From August 1, 2006 through the October, 2006 launch date of The Spoils, Tenacious Games supported the release of a limited set of Open Beta cards of The Spoils Tournament Card Game with over 1000 free tournaments and over $60,000 in prize money.

In 2007, sanctioned tournament play was officially titled The Spoils Tournament Experience and given an official overall prize total of US$1,000,000.00.

Under the management of Arcane Tinmen, tournaments have begun to spring about again. Although none of them have had prize support nearly as grand as the original $1,000,000.00 tournament that Tenacious had originally sponsored, several tournaments have been held in conventions such as the annual World Championships at Gen Con, Origins Game Fair, Dragon Con, Tidewater Comic Con, and MegaCon.

Within Australia, the United Kingdom, France, Chile, Germany, and other countries, Arcane Tinmen has launched a new players promotion & championships which are composed of a series of events.

==Sets and cycles==
To date there have been nine sets released between Tenacious Games and Arcane Tinmen. Beta was a limited edition set that was a precursor to 1st Edition. 1st Edition, and 1st Edition Part 2 was combined and reprinted at a later date as the 'core' set, or 2nd Edition. Seed I, II, and III have been combined and reprinted, along with over forty new cards and alternate artwork, as Seed Saga: The Descent of Gideon (formerly codenamed "Andreessen")

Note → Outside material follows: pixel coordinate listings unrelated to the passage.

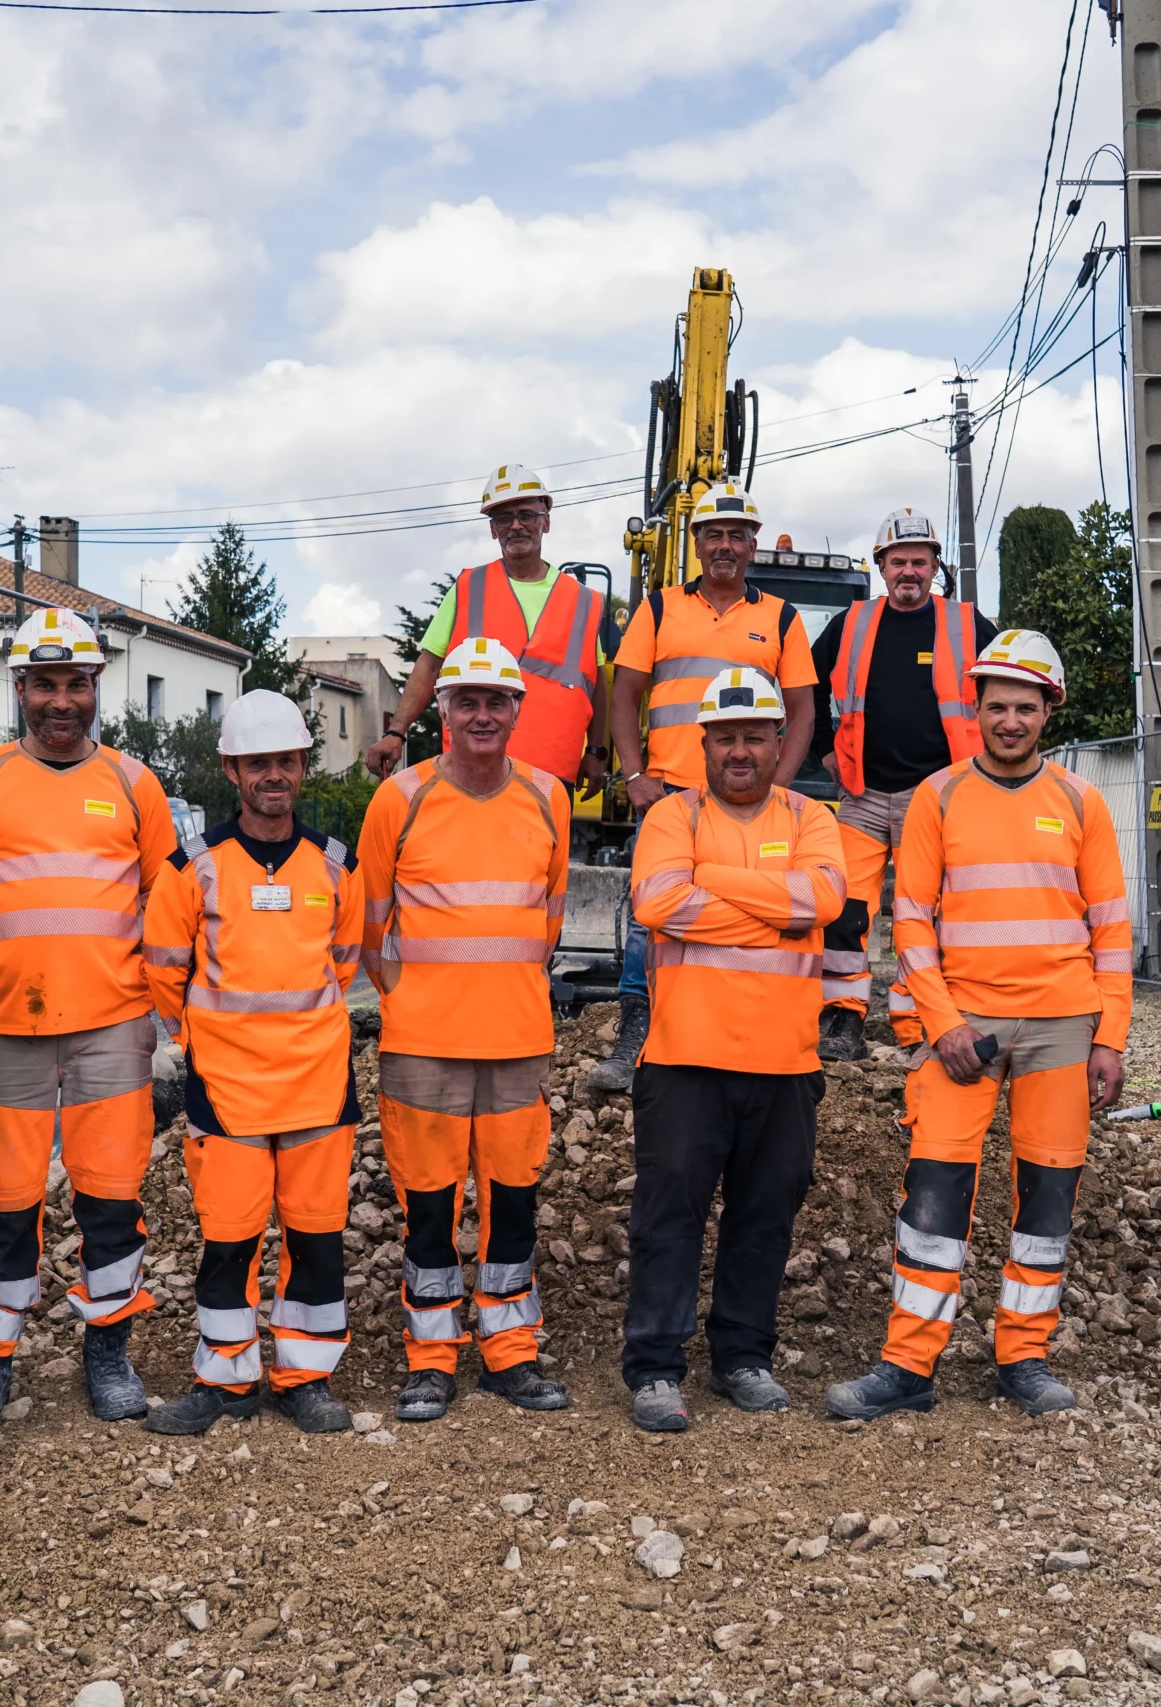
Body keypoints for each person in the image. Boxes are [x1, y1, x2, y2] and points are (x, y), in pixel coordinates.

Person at [826, 631, 1131, 1421]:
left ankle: (1023, 1357)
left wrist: (1110, 1038)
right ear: (977, 710)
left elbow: (1111, 929)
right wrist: (942, 1020)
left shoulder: (1080, 803)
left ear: (1047, 711)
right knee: (933, 1188)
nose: (1008, 719)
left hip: (1062, 1023)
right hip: (960, 1028)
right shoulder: (938, 797)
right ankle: (908, 1364)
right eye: (995, 705)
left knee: (1048, 1195)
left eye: (1023, 706)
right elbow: (912, 919)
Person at [0, 606, 180, 1424]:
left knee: (111, 1197)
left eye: (76, 682)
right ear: (21, 688)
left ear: (96, 686)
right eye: (45, 684)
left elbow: (167, 905)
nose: (61, 700)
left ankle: (108, 1351)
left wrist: (167, 1011)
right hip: (3, 1028)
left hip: (112, 1026)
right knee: (5, 1202)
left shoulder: (135, 785)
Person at [621, 667, 847, 1431]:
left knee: (763, 1218)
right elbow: (656, 901)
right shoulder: (670, 818)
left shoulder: (813, 816)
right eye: (728, 737)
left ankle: (742, 1358)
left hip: (785, 1064)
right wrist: (771, 902)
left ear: (780, 741)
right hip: (686, 1058)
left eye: (756, 735)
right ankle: (655, 1367)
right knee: (668, 1216)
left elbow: (823, 901)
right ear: (705, 743)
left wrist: (711, 885)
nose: (741, 751)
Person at [357, 639, 573, 1421]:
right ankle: (431, 1356)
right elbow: (369, 925)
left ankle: (511, 1352)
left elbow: (546, 924)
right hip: (423, 1046)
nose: (482, 714)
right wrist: (415, 1000)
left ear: (518, 710)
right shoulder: (402, 798)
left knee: (514, 1201)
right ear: (440, 710)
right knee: (428, 1205)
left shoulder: (550, 798)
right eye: (466, 701)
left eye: (496, 701)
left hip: (517, 1041)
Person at [144, 691, 363, 1437]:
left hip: (317, 1086)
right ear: (233, 770)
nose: (274, 774)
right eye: (258, 762)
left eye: (286, 760)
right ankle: (226, 1377)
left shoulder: (335, 865)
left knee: (316, 1239)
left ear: (303, 765)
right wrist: (204, 1041)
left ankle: (305, 1376)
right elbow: (164, 971)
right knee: (228, 1238)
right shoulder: (193, 868)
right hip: (227, 1090)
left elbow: (344, 959)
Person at [585, 483, 819, 1092]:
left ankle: (744, 1032)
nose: (725, 545)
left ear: (752, 544)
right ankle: (638, 1032)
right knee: (651, 919)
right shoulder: (659, 609)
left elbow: (801, 709)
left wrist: (783, 788)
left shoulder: (782, 618)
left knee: (753, 907)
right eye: (713, 534)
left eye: (737, 535)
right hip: (671, 797)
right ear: (695, 543)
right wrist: (635, 775)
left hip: (750, 800)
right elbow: (626, 693)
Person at [808, 509, 996, 1060]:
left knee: (924, 913)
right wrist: (825, 749)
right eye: (898, 562)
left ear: (935, 565)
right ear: (881, 567)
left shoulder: (967, 624)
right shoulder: (851, 624)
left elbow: (1001, 690)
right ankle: (842, 1021)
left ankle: (917, 1025)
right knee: (845, 910)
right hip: (862, 795)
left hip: (936, 798)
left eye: (919, 561)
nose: (909, 571)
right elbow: (807, 686)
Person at [362, 461, 609, 788]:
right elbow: (429, 665)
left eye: (527, 515)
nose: (517, 526)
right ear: (493, 529)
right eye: (504, 518)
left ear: (546, 521)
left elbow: (599, 684)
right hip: (473, 771)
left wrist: (595, 751)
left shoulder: (584, 601)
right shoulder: (469, 588)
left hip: (551, 774)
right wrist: (396, 732)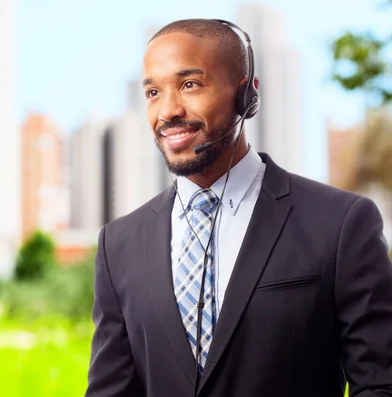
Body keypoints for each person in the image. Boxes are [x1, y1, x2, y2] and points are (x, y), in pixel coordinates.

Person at [84, 18, 392, 397]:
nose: (167, 111)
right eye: (152, 92)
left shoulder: (341, 223)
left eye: (190, 85)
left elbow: (381, 386)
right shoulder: (118, 245)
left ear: (246, 96)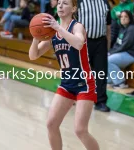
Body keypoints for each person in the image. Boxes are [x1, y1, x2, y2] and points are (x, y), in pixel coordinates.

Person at [29, 0, 100, 149]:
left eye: (65, 3)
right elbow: (33, 55)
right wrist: (36, 37)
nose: (60, 5)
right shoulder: (52, 32)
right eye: (59, 3)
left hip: (84, 83)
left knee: (80, 130)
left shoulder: (77, 26)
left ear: (73, 8)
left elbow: (79, 43)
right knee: (51, 124)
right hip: (67, 84)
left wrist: (58, 28)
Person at [77, 0, 111, 112]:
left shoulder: (105, 3)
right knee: (78, 70)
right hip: (83, 41)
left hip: (101, 42)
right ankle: (74, 96)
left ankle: (100, 101)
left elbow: (108, 26)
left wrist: (108, 45)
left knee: (101, 72)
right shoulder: (79, 2)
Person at [108, 10, 134, 89]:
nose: (123, 18)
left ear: (130, 18)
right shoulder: (122, 29)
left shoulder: (132, 29)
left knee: (109, 60)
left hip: (130, 54)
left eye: (126, 16)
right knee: (105, 58)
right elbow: (117, 44)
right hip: (123, 53)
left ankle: (120, 82)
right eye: (121, 17)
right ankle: (110, 81)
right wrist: (110, 52)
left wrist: (111, 53)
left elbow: (125, 45)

| Set Name | # of Cards | Release |
| Open Beta | 200 | August 2006 |
| 1st Edition | 220 | November 2006 |
| 1st Edition, Part 2 | 165 | March 2007 |
| Seed: Children of the Lingamorph | 220 | December 2007 |
| Seed II: Gloamspike’s Revenge | 110 | August 2010 |
| Second edition | 300 | June 2011 |
| Seed III: Fall of Marmothoa | 30 + and additional 25 cards (Multiplayer and full art resources) | June 2012 |
Unlikely Heroes Block
| Shade of the Devoured Emperor | 130 cards | October 2013 |
| Holy Heist | 140 cards | April 2015 |
| Ungodly Mess | 140 cards | May 2016 |
Seed Revisited
| Seed Saga: The Descent of Gideon | 350 cards | August 2015 |

Project "Shh", "Be" and "Quiet" was announced on February 21, 2012.

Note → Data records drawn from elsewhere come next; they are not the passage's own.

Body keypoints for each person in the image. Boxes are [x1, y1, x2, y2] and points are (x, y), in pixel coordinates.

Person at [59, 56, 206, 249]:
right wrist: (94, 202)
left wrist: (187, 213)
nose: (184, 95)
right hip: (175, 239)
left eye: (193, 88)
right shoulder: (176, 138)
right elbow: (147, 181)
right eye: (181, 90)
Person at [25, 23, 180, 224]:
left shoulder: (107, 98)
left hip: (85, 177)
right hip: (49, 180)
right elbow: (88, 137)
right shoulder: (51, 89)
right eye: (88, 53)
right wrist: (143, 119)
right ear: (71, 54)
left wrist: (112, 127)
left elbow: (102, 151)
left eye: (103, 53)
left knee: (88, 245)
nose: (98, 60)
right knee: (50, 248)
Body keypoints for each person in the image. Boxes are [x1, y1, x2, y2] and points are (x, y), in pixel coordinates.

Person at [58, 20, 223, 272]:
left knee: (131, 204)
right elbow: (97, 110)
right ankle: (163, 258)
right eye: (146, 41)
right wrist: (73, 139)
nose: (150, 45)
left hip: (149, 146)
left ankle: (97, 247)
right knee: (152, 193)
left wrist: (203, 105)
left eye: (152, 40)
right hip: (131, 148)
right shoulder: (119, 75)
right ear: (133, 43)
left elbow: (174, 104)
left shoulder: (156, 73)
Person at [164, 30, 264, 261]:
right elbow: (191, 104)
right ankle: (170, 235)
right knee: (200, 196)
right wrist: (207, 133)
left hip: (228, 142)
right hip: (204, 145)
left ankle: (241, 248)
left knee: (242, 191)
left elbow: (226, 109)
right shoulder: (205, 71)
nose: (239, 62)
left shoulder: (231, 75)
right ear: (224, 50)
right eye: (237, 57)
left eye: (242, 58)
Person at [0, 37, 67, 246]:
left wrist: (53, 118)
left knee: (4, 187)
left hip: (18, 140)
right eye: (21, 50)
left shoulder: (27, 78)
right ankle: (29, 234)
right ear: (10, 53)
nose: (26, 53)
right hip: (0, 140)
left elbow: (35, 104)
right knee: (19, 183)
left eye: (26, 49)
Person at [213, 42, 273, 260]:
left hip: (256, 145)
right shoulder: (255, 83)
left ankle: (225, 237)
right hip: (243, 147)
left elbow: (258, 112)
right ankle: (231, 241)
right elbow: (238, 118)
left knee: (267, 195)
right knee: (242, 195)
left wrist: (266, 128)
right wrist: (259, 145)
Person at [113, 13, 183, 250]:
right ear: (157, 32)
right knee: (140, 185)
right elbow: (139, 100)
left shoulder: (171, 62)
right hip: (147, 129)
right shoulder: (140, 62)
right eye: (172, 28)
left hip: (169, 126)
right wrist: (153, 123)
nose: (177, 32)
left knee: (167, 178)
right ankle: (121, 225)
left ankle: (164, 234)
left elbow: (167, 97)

"Shh" was the code name of Shade of the Devoured Emperor. Shade (for short) is the first of 3 sets in the Unlikely Heroes block. The Shade set was released on Oct 5, 2013 and is 130 cards. The set was sold in 13 card booster packs and contained commons, uncommons, rares and foils (premium cards). The second set in the "Unlikely Heroes" cycle, Holy Heist, was released in April 2015. The next set, Seed Saga: The Descent of Gideon was released on August 22, 2015 worldwide. The last set of the Unlikely Heroes Block, Ungodly Mess, was released in May 2016.

==Pop culture references==
The Spoils is notable for its tongue-in-cheek style, most noticeable in its art and flavour text.

An example would be A Series of Tubes: the artwork depicts a mass of large tubes connected together at certain points, and with a small sign beside them with a picture of a dump-truck inside a red forbidden circle, in reference to the Series of Tubes speech. The flavour text also reads "It's not a dump-truck."

The Gearsmiths have some of the most obvious references, with cards such as 1337!. As well as that, most of their flavour text is written in 1337, especially on the 31f cards like 3p1ph4ny 31f.